March 29, 2007

Joe, this is for you

I just got back from Long Beach, where I did a couple of presentations at the WritersUA conference, a national gathering of technical writers who work on documentation and user-help materials. And the last question I was asked at the final session of the conference came from a woman who simply asked me if I could make a list of some of the anti-prescriptivist warnings I had mentioned in my two talks, and put it on Language Log addressed to her boss, a man named Joe. And I don't see why not. It will perhaps be of some use to lots of people (slip a copy on your boss's desk during the lunch hour), but Joe, this is primarily for you.

1.  Which at the beginning of a restrictive relative clause has never at any time in history been a grammatical error in Standard English, Joe, and company time spent chasing down whiches might as well be devoted to hunting witches. Nobody could believe that phrases like the glimpse which I got are mistakes if they either read widely in English literature (the phrase I just quoted is in the second sentence of Bram Stoker's great novel Dracula) or knew the grammar literature (Merriam-Webster's Concise Dictionary of English Usage tells the tale starting on page 727, and you really should take a look at it).

2.  The difference between the socket it was removed from and the socket from which it was removed is a slight difference in style: the first sounds somewhat more informal, ordinary, and relaxed, and the second sounds a bit more pompous and distant. Both are fully correct, and both are clear. The former might be the best choice in documentation intended for average users. Never waste energy getting expert writers to avoid prepositions at ends of phrases; it has been normal in English since its earliest history, and has never been grammatically wrong.

3.  The different forms of the pronoun they have been used with singular antecedents throughout the history of English. The established usage is to use it when the antecedent is so indefinite that any choice of gender would be unmotivated: any employee who wants their office repainted, or a customer who finds that their shipment was incomplete. Most writers use this (it is particuarly common in Jane Austen, for example), and almost everyone does in speech. It is not a mistake and never has been. Singular they is an excellent choice in many contexts when choice of a gendered singular pronoun would imply falsely that one sex or the other is being excluded. To say Every writer has his own style implies that all writers are male. If your company is open to hiring women as writers, then Every writer has their own style is preferable. (Older grammars that say he can be used to include females are just factually wrong: notice that the phrase if either your father or your mother breaks his hip is incoherent!)

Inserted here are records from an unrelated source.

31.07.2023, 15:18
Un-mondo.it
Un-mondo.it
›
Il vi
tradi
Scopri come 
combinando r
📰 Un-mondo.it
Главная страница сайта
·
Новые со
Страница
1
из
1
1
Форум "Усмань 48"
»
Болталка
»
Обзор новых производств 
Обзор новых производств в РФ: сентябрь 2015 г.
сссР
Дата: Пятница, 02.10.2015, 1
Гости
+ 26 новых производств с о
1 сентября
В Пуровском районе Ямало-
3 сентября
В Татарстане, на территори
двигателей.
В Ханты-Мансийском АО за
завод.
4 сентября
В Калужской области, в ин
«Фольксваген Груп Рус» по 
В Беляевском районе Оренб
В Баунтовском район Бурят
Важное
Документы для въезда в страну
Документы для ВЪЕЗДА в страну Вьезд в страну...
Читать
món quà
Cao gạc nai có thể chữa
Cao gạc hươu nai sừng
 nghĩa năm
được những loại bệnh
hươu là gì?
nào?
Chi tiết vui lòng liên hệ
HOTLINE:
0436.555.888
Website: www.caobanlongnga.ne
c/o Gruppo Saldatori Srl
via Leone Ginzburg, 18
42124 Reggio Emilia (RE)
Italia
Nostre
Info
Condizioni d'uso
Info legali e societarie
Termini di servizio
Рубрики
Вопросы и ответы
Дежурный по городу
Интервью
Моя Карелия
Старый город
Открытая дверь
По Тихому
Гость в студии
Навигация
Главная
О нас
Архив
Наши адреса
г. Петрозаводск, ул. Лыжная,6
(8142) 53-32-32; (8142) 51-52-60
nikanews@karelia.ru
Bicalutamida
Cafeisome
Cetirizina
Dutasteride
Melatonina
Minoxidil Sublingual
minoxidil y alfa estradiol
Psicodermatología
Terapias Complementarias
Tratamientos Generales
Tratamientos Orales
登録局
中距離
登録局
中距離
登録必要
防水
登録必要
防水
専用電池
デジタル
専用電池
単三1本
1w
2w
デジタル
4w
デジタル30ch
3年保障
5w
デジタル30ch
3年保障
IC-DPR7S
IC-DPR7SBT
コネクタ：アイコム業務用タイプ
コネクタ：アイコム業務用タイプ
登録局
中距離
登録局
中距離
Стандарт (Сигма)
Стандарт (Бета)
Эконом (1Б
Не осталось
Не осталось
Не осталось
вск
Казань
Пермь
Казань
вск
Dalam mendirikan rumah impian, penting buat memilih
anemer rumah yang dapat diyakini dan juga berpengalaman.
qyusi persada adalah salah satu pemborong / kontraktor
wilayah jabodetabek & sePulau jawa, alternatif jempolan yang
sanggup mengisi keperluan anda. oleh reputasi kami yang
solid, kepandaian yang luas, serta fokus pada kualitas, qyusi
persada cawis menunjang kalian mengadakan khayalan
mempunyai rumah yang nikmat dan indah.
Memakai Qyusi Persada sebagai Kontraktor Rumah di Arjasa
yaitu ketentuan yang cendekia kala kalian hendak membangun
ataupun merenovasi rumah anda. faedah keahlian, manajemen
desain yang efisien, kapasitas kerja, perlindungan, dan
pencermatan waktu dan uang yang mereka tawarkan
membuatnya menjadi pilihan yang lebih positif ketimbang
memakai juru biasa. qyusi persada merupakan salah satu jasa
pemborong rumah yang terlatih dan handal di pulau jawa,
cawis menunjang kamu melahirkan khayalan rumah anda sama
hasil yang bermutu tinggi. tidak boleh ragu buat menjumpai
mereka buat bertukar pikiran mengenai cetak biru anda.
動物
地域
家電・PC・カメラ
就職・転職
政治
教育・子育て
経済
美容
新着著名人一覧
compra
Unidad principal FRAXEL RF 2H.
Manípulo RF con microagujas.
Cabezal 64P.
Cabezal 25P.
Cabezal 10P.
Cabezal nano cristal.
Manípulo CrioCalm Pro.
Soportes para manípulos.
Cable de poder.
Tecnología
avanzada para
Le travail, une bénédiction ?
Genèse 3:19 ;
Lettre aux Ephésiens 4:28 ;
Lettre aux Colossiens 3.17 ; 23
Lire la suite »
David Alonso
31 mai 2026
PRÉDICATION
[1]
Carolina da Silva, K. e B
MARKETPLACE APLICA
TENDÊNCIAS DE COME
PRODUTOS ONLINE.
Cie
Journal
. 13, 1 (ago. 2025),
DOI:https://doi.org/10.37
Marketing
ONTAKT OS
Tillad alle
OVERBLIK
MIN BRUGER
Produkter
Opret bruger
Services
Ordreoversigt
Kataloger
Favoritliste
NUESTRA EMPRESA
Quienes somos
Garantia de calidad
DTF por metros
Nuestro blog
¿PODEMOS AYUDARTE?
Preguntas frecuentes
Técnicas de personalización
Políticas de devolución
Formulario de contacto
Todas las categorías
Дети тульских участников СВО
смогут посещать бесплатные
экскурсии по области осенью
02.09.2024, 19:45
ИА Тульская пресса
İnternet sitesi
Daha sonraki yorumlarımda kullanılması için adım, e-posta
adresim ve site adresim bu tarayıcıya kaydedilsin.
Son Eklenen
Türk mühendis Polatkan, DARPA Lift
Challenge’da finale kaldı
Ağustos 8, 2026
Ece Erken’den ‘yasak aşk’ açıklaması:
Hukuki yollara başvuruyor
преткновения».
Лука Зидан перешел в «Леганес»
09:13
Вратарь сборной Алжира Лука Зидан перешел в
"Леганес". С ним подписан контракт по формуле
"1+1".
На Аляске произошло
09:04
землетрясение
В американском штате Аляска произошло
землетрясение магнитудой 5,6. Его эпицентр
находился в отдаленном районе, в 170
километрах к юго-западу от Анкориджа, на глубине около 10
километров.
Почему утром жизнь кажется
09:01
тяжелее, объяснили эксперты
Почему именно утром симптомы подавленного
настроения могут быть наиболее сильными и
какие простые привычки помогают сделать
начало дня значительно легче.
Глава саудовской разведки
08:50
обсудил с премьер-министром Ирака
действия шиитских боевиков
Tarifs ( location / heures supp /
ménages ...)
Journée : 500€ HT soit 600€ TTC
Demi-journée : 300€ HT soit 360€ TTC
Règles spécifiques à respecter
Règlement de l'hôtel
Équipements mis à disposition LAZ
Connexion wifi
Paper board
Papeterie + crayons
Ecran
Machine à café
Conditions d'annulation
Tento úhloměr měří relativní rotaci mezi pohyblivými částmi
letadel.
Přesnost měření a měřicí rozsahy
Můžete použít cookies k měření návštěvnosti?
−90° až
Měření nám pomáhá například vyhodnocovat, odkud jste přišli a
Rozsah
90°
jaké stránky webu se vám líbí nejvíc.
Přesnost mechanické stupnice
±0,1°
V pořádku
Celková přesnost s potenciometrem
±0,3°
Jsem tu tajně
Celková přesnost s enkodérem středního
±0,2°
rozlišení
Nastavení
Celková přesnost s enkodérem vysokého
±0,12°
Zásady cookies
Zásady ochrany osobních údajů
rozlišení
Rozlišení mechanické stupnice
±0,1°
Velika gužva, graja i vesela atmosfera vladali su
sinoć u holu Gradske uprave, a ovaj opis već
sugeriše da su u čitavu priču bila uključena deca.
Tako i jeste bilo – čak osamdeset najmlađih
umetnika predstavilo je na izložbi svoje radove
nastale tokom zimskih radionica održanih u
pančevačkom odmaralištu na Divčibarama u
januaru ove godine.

4.  It has never been ungrammatical to place an adverb (or other such modifier) between to and the verb in an infinitival clause: a phrase like to really understand this technique is fully grammatical. The people who think the "split infinitive" is a mistake are ignorant of what grammar books actually say: ALL English grammars and usage books, even very conservative ones, agree that modifiers are grammatically permitted between to and the verb, and that often this is the best choice among the alternative word orders. For example, We have done this to better reflect engineering practice is grammatically perfect, and shifting better would make it clearly worse (We have done this better sounds as if we're talking about doing it better than someone else; better engineering practice suggests two classes of engineering, the better kind and a worse kind). Expert writers should be left to select a word order appropriate for the meaning they have to express. Bullying them about preverbal modifier placements not only suggests ignorance of grammar and linguistic history, it is actually counter-productive.

I have a series of other even sillier cases I could comment on in similar terms, Joe. But at some point we need to decide when these things have been said enough. Many posts on Language Log have discussed these things (see this page for a list of all my posts, and also look around for discussions of relevant topics by other writers, particularly Mark Liberman and Arnold Zwicky); quite a few of the posts by Mark and me are gathered together in print in this book; and an authoritative account of all the relevant facts is available (very cheap) in a superb reference work published by Merriam-Webster that should be on the desk of every writer — and every manager who oversees writers.

The bottom line is that you should let your expert writers write, and choose from the full array of presentations that English grammar allows, rather than chasing around trying to eradicate putative errors that actually not errors at all, and never have been. Don't waste time playing Grammar Gotcha against your own highly competent technical writing staff. You know what they say about teaching a pig to sing: there are two arguments against it, because it wastes your time and it annoys the pig. Only in this case you're not teaching anyone anything. You're doing something more like the opposite of teaching — a sort of un-teaching that involves trying to foist rules that are actually mythical on people who basically know how to write perfectly well in the first place.